Copper histidinate

Clinical data
- Trade names: Zycubo
- Other names: CUTX-101, Copper(II) bis(histidinate)
- AHFS/Drugs.com: Monograph
- MedlinePlus: a626027
- License data: US DailyMed: Copper histidinate;
- Routes of administration: Subcutaneous
- ATC code: None;

Legal status
- Legal status: US: ℞-only;

Identifiers
- IUPAC name Copper bis((2S)-2-amino-3-(1H-imidazol-5-yl)propanoate);
- CAS Number: 13870-80-9;
- PubChem CID: 151722;
- DrugBank: DB32041;
- ChemSpider: 133722;
- UNII: 9078K3MO9U;
- KEGG: D13117;
- CompTox Dashboard (EPA): DTXSID30154803 ;

Chemical and physical data
- Formula: C_{12}H_{16}CuN_{6}O_{4}
- Molar mass: 371.844 g·mol^{−1}
- 3D model (JSmol): Interactive image;
- SMILES C1=C(NC=N1)C[C@@H](C(=O)[O-])N.C1=C(NC=N1)C[C@@H](C(=O)[O-])N.[Cu+2];
- InChI InChI=1S/2C6H9N3O2.Cu/c2*7-5(6(10)11)1-4-2-8-3-9-4;/h2*2-3,5H,1,7H2,(H,8,9)(H,10,11);/q;;+2/p-2/t2*5-;/m00./s1; Key:UUYDYUZBCIHUFZ-MDTVQASCSA-L;

= Copper histidinate =

Medication

Copper histidinate, sold under the brand name Zycubo, is a medication used for the treatment of Menkes disease. Copper histidinate is a copper replacement therapy given by subcutaneous injection.

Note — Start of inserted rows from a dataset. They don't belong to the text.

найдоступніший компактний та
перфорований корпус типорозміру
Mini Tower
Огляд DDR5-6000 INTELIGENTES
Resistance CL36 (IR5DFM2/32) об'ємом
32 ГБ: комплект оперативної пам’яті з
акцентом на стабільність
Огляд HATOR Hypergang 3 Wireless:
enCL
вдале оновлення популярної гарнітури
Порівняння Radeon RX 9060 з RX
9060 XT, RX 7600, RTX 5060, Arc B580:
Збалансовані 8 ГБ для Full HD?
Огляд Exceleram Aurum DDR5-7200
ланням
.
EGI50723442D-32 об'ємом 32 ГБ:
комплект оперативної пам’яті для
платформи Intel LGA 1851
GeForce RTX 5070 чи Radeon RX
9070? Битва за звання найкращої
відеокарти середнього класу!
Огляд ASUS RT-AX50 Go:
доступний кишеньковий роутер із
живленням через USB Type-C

The most common side effects include infections, respiratory problems, seizures, vomiting, fever, anemia and injection site reactions.

Copper histidinate was approved for medical use in the United States in January 2026.

== Medical uses ==
Copper histidinate is indicated for the treatment of Menkes disease in children.

Menkes disease is a neurodegenerative disorder caused by a genetic defect that impairs a child's ability to absorb copper. The disease is characterized by seizures, failure to gain weight and grow, developmental delays, and intellectual disability. It leads to abnormalities of the vascular system, bladder, bowel, bones, muscles, and nervous system.

== Side effects ==
The most common side effects include infections, respiratory problems, seizures, vomiting, fever, anemia and injection site reactions.

== History ==
The US Food and Drug Administration (FDA) approved copper histidinate based on evidence from two clinical trials, in which efficacy and safety were evaluated in 66 and 129 participants with Menkes disease, respectively, treated with copper histidinate. The trials were conducted at a single site in the United States. Copper histidinate was evaluated in 129 participants with Menkes disease receiving three years of copper histidinate treatment in two open-label, single-arm clinical trials (trial 1, NCT00001262 and trial 2, NCT00811785). Survival data from participants treated with copper histidinate in these two trials were compared to survival data from an untreated contemporaneous external control cohort as collected under a protocol amendment of trial 2. In both trials, participants aged younger than one year of age received 1.45 mg of copper histidinate given subcutaneously twice a day until they reached one year of age; participants aged one year of age and older received 1.45 mg of copper histidinate subcutaneously once daily for up to three years. Safety data were evaluated in 129 participants receiving copper histidinate in trial 1 and trial 2. There were insufficient safety data in the control group for evaluation.

== Society and culture ==
=== Legal status ===
Copper histidinate was approved for medical use in the United States in January 2026. The US Food and Drug Administration (FDA) granted the application for copper histidinate priority review, fast track, breakthrough therapy, and orphan drug designations. The FDA granted approval of Zycubo to Sentynl Therapeutics.

=== Names ===
Copper histidinate is the international nonproprietary name and the United States Adopted Name.

Copper histidinate is sold under the brand name Zycubo.